NAB Doesn't Want All Media Rules Dumped

NAB President/CEO Eddie Fritts wants to put the record straight. He says there are some myths floating around about what NAB wants the FCC to do with ownership rules.
The association has never sought wholesale deregulation of broadcasting, he told a lunch crowd at the Media Institute.
“There have been some overheated press accounts … suggesting the FCC is on a mad rush to toss out all media ownership rules. I don’t believe that to be the case,” Fritts said.
“Instead, the commission is responding to five different appeals court decisions ordering it to better justify rules that can be justified, and to get rid of those that can’t.”

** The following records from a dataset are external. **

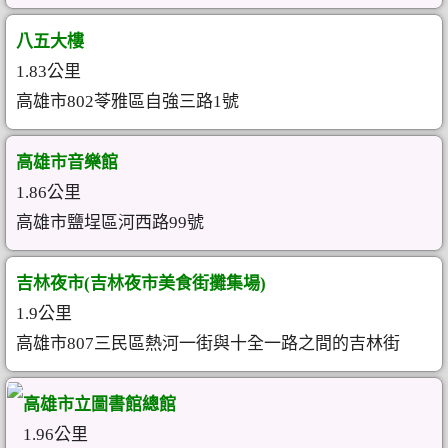
八五大樓
1.83公里
高雄市802苓雅區自強三路1號
高雄市音樂館
1.86公里
高雄市鹽埕區河西路99號
吉林夜市(吉林夜市美食街攤集場)
1.9公里
高雄市807三民區熱河一街與十全一路之間的吉林街
高雄市立圖書館總館
1.96公里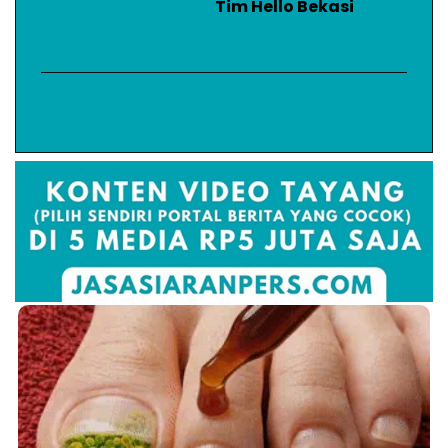
Tim Hello Bekasi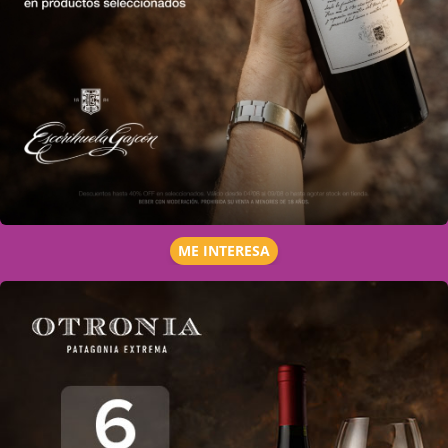
ME INTERESA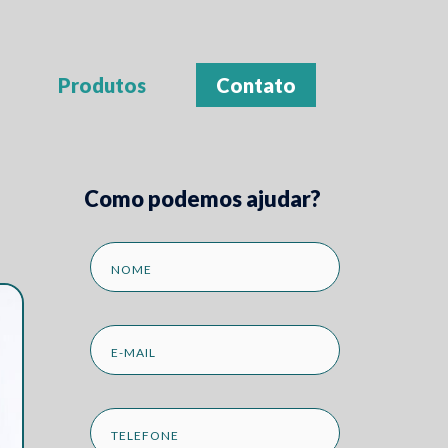
Produtos
Contato
Como podemos ajudar?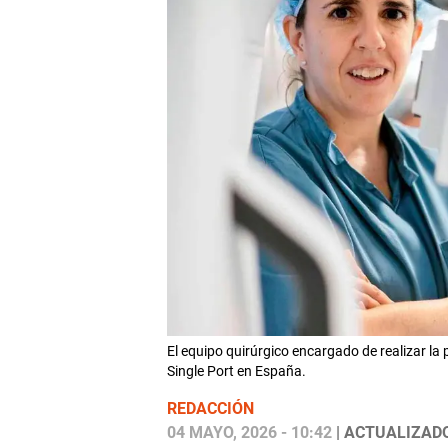
El equipo quirúrgico encargado de realizar la
Single Port en España.
REDACCIÓN
04 MAYO, 2026 - 10:42
| ACTUALIZADO:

For radio, he said, before passage of the 1996 Telecom Act, the industry was in “terrible financial shape.” Some 60% of stations were losing money; scores went dark.
Lawmakers got it right in 1996, he said.
“Even with deregulation, radio ownership remains far more diversified than virtually all media. There are 3,500 separate companies that still own stations in the U.S. The top 10 radio companies account for less than 45% of industry revenue. That’s far less market power than in the record industry, the movie industry or in cable TV.”
To those who ask how NAB can support a national ownership cap in television, but not radio, he pointed out that the two businesses are different, starting with numbers: there are 1,300 commercial TV stations, compared to 13,000 radio stations.